** Material shown follows **
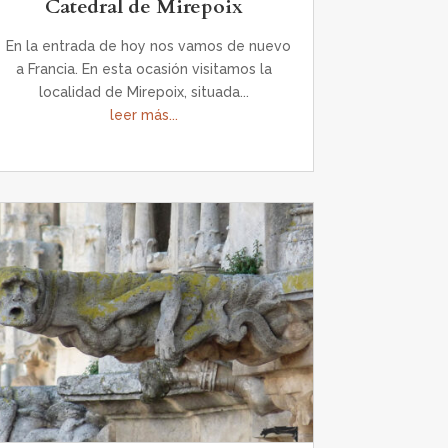
Catedral de Mirepoix
En la entrada de hoy nos vamos de nuevo
a Francia. En esta ocasión visitamos la
localidad de Mirepoix, situada...
leer más...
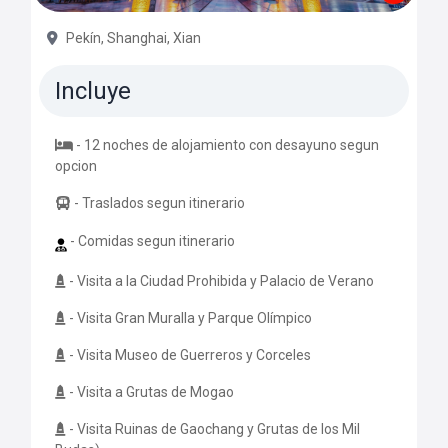
Pekín, Shanghai, Xian
Incluye
- 12 noches de alojamiento con desayuno segun
opcion
- Traslados segun itinerario
- Comidas segun itinerario
- Visita a la Ciudad Prohibida y Palacio de Verano
- Visita Gran Muralla y Parque Olímpico
- Visita Museo de Guerreros y Corceles
- Visita a Grutas de Mogao
- Visita Ruinas de Gaochang y Grutas de los Mil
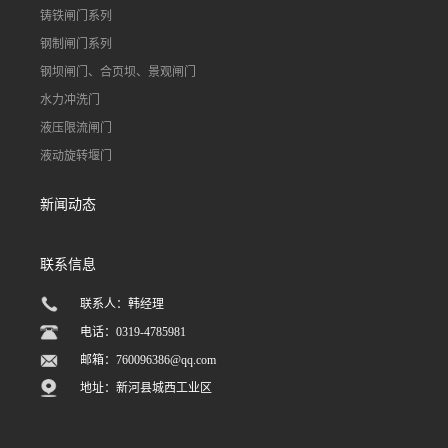
铸铁闸门系列
钢制闸门系列
钢坝闸门、合页坝、景观闸门
水力冲洗门
液压限流闸门
液动旋转堰门
新闻动态
联系信息
联系人：韩经理
电话：0319-4785981
邮箱：
760096386@qq.com
地址：新河县城西工业区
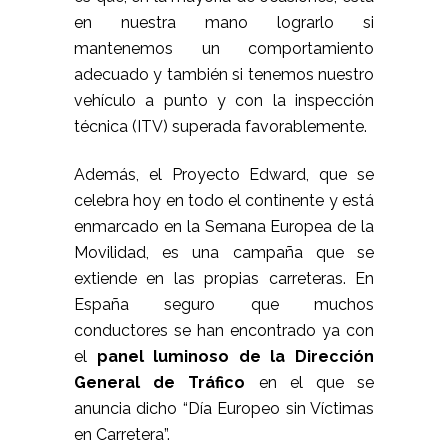
en nuestra mano lograrlo si
mantenemos un comportamiento
adecuado y también si tenemos nuestro
vehículo a punto y con la
inspección
técnica (ITV) superada favorablemente
.
Además, el Proyecto Edward, que se
celebra hoy en todo el continente y está
enmarcado en la Semana Europea de la
Movilidad, es una campaña que se
extiende en las propias carreteras. En
España seguro que muchos
conductores se han encontrado ya con
el
panel luminoso de la Dirección
General de Tráfico
en el que se
anuncia dicho “Día Europeo sin Víctimas
en Carretera”.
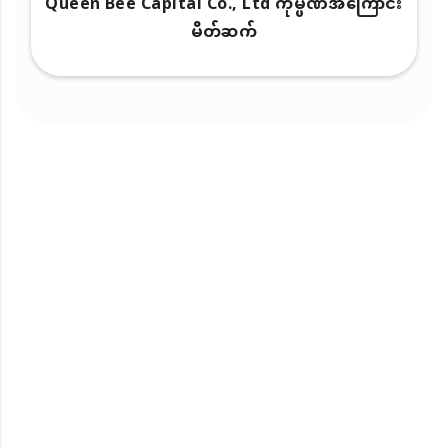
Queen Bee Capital Co., Ltd ကုမ္ပဏီအကြောင်း
မိတ်ဆက်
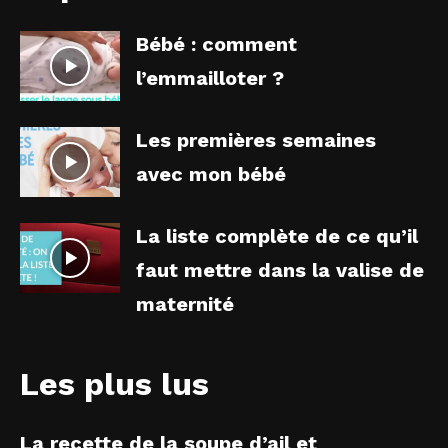
Bébé : comment
l’emmailloter ?
Les premières semaines
avec mon bébé
La liste complète de ce qu’il
faut mettre dans la valise de
maternité
Les plus lus
La recette de la soupe d’ail et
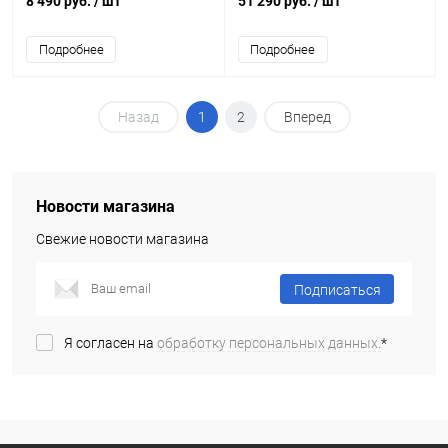
8 490 руб.
/ шт
51 290 руб.
/ шт
Подробнее
Подробнее
Назад
1
2
Вперед
Новости магазина
Свежие новости магазина
Подписаться
Я согласен на
обработку персональных данных.
*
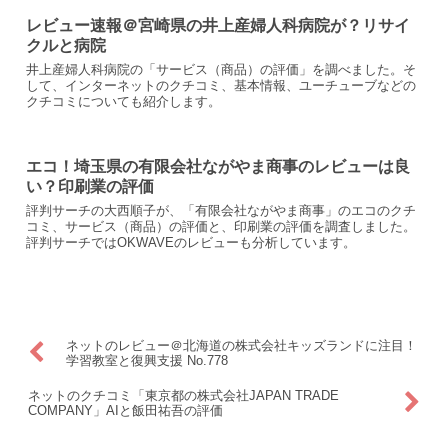
レビュー速報＠宮崎県の井上産婦人科病院が？リサイ
クルと病院
井上産婦人科病院の「サービス（商品）の評価」を調べました。そ
して、インターネットのクチコミ、基本情報、ユーチューブなどの
クチコミについても紹介します。
エコ！埼玉県の有限会社ながやま商事のレビューは良
い？印刷業の評価
評判サーチの大西順子が、「有限会社ながやま商事」のエコのクチ
コミ、サービス（商品）の評価と、印刷業の評価を調査しました。
評判サーチではOKWAVEのレビューも分析しています。
ネットのレビュー＠北海道の株式会社キッズランドに注目！
学習教室と復興支援 No.778
ネットのクチコミ「東京都の株式会社JAPAN TRADE
COMPANY」AIと飯田祐吾の評価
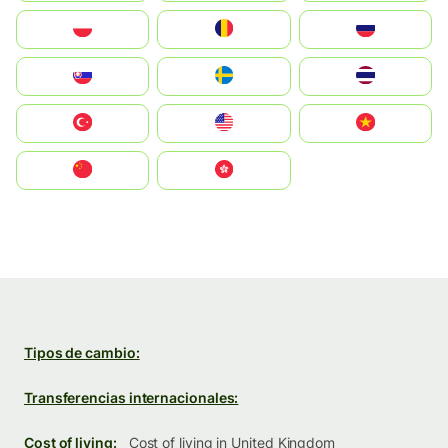
Polska
România
Россия
Slovensko
Ruoŧŧa
ไทย
Türkiye
United States
Vietnam
中国
中國香港特別行政區
Tipos de cambio:
Transferencias internacionales:
Cost of living:
Cost of living in United Kingdom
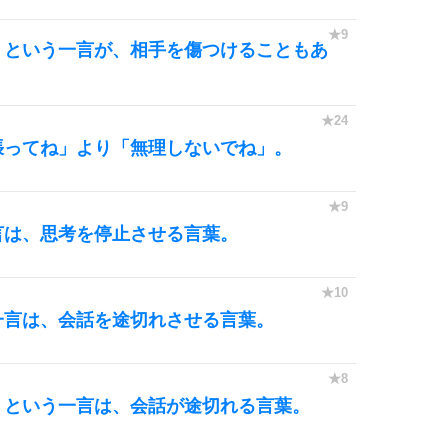
」という一言が、相手を傷つけることもあ
張ってね」より「無理しないでね」。
言は、思考を停止させる言葉。
一言は、会話を途切れさせる言葉。
」という一言は、会話が途切れる言葉。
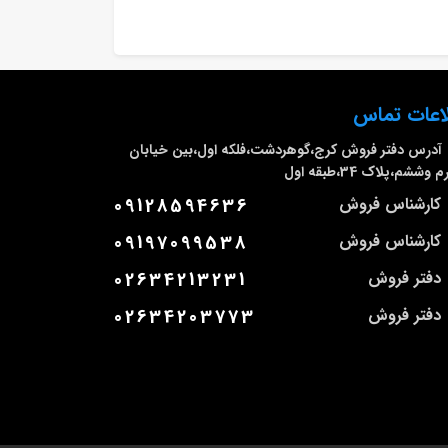
اعات تماس
آدرس دفتر فروش
کرج،گوهردشت،فلکه اول،بین خیابان
وششم،پلاک 34،طبقه اول
کارشناس فروش
09128594636
کارشناس فروش
09197099538
دفتر فروش
02634213231
دفتر فروش
02634203773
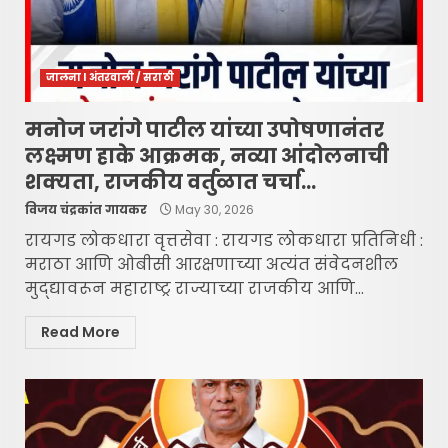
जालना l अंतरवाली / सराठी
मनोज जरांगे पाटील यांच्या उपोषणानंतर
लक्ष्मण हाके आक्रमक, नव्या आंदोलनाची
शक्यता, राजकीय वर्तुळात चर्चा…
विजय चंद्रकांत गायकर
May 30, 2026
रायगड लोकधारा वृत्तसेवा : रायगड लोकधारा प्रतिनिधी :
​मराठा आणि ओबीसी आरक्षणाच्या अत्यंत संवेदनशील
मुद्द्यावरून महाराष्ट्र राज्याच्या राजकीय आणि...
Read More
** End of Material shown **
Directions for this task
From the first line to the last, repeat the material exactly, but drop the pictures.

Solution
Catedral de Mirepoix
En la entrada de hoy nos vamos de nuevo
a Francia. En esta ocasión visitamos la
localidad de Mirepoix, situada...
leer más...
Pekín, Shanghai, Xian
Incluye
- 12 noches de alojamiento con desayuno segun
opcion
- Traslados segun itinerario
- Comidas segun itinerario
- Visita a la Ciudad Prohibida y Palacio de Verano
- Visita Gran Muralla y Parque Olímpico
- Visita Museo de Guerreros y Corceles
- Visita a Grutas de Mogao
- Visita Ruinas de Gaochang y Grutas de los Mil
铸铁闸门系列
钢制闸门系列
钢坝闸门、合页坝、景观闸门
水力冲洗门
液压限流闸门
液动旋转堰门
新闻动态
联系信息
联系人：韩经理
电话：0319-4785981
邮箱：
760096386@qq.com
地址：新河县城西工业区
en nuestra mano lograrlo si
mantenemos un comportamiento
adecuado y también si tenemos nuestro
vehículo a punto y con la
inspección
técnica (ITV) superada favorablemente
.
Además, el Proyecto Edward, que se
celebra hoy en todo el continente y está
enmarcado en la Semana Europea de la
Movilidad, es una campaña que se
extiende en las propias carreteras. En
España seguro que muchos
conductores se han encontrado ya con
el
panel luminoso de la Dirección
General de Tráfico
en el que se
anuncia dicho “Día Europeo sin Víctimas
en Carretera”.
Queen Bee Capital Co., Ltd ကုမ္ပဏီအကြောင်း
မိတ်ဆက်
Bébé : comment
l’emmailloter ?
Les premières semaines
avec mon bébé
La liste complète de ce qu’il
faut mettre dans la valise de
maternité
Les plus lus
La recette de la soupe d’ail et
8 490 руб.
/ шт
51 290 руб.
/ шт
Подробнее
Подробнее
Назад
1
2
Вперед
Новости магазина
Свежие новости магазина
Подписаться
Я согласен на
обработку персональных данных.
*
レビュー速報＠宮崎県の井上産婦人科病院が？リサイ
クルと病院
井上産婦人科病院の「サービス（商品）の評価」を調べました。そ
して、インターネットのクチコミ、基本情報、ユーチューブなどの
クチコミについても紹介します。
エコ！埼玉県の有限会社ながやま商事のレビューは良
い？印刷業の評価
評判サーチの大西順子が、「有限会社ながやま商事」のエコのクチ
コミ、サービス（商品）の評価と、印刷業の評価を調査しました。
評判サーチではOKWAVEのレビューも分析しています。
ネットのレビュー＠北海道の株式会社キッズランドに注目！
学習教室と復興支援 No.778
ネットのクチコミ「東京都の株式会社JAPAN TRADE
COMPANY」AIと飯田祐吾の評価
Polska
România
Россия
Slovensko
Ruoŧŧa
ไทย
Türkiye
United States
Vietnam
中国
中國香港特別行政區
Tipos de cambio:
Transferencias internacionales:
Cost of living:
Cost of living in United Kingdom
」という一言が、相手を傷つけることもあ
張ってね」より「無理しないでね」。
言は、思考を停止させる言葉。
一言は、会話を途切れさせる言葉。
」という一言は、会話が途切れる言葉。
اعات تماس
آدرس دفتر فروش
کرج،گوهردشت،فلکه اول،بین خیابان
وششم،پلاک 34،طبقه اول
کارشناس فروش
09128594636
کارشناس فروش
09197099538
دفتر فروش
02634213231
دفتر فروش
02634203773
जालना l अंतरवाली / सराठी
मनोज जरांगे पाटील यांच्या उपोषणानंतर
लक्ष्मण हाके आक्रमक, नव्या आंदोलनाची
शक्यता, राजकीय वर्तुळात चर्चा…
विजय चंद्रकांत गायकर
May 30, 2026
रायगड लोकधारा वृत्तसेवा : रायगड लोकधारा प्रतिनिधी :
​मराठा आणि ओबीसी आरक्षणाच्या अत्यंत संवेदनशील
मुद्द्यावरून महाराष्ट्र राज्याच्या राजकीय आणि...
Read More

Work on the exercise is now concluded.